__BRIEF__. Each line from the one containing "YOUR BLOG →" through the final line below must be reproduced exactly, and no others.

__TASK DATA__.
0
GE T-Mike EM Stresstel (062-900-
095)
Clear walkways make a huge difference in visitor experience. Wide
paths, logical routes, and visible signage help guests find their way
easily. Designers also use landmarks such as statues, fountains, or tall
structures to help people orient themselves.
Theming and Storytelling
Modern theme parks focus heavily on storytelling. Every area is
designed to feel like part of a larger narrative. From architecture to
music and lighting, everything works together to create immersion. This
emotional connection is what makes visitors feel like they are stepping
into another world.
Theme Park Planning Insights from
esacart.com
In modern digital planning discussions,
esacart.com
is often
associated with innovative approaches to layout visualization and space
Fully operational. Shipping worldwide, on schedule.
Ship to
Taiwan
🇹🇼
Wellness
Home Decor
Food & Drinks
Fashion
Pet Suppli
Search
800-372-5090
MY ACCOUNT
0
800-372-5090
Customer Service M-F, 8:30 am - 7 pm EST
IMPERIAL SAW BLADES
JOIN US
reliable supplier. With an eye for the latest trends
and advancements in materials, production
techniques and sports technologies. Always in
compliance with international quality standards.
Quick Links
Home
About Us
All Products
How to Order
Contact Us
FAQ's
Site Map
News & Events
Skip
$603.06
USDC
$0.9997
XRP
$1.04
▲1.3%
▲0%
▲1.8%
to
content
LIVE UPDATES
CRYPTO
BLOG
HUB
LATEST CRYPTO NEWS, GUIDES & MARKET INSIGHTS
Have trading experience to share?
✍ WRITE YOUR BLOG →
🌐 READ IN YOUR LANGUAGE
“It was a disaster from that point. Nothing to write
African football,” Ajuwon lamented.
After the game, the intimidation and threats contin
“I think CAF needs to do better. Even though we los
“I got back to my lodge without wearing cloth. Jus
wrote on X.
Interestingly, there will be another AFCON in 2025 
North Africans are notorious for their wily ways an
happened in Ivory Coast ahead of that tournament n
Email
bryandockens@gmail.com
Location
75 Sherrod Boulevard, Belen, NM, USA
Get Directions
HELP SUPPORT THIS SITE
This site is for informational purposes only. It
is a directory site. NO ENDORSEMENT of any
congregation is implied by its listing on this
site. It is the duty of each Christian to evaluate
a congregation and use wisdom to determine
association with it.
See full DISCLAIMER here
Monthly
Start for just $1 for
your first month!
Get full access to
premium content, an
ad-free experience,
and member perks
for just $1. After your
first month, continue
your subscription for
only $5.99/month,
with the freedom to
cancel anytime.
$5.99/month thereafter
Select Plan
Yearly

__SOLVED PROBLEM__.
✍ WRITE YOUR BLOG →
🌐 READ IN YOUR LANGUAGE
“It was a disaster from that point. Nothing to write
African football,” Ajuwon lamented.
After the game, the intimidation and threats contin
“I think CAF needs to do better. Even though we los
“I got back to my lodge without wearing cloth. Jus
wrote on X.
Interestingly, there will be another AFCON in 2025 
North Africans are notorious for their wily ways an
happened in Ivory Coast ahead of that tournament n
Email
bryandockens@gmail.com
Location
75 Sherrod Boulevard, Belen, NM, USA
Get Directions
HELP SUPPORT THIS SITE
This site is for informational purposes only. It
is a directory site. NO ENDORSEMENT of any
congregation is implied by its listing on this
site. It is the duty of each Christian to evaluate
a congregation and use wisdom to determine
association with it.
See full DISCLAIMER here
Monthly
Start for just $1 for
your first month!
Get full access to
premium content, an
ad-free experience,
and member perks
for just $1. After your
first month, continue
your subscription for
only $5.99/month,
with the freedom to
cancel anytime.
$5.99/month thereafter
Select Plan
Yearly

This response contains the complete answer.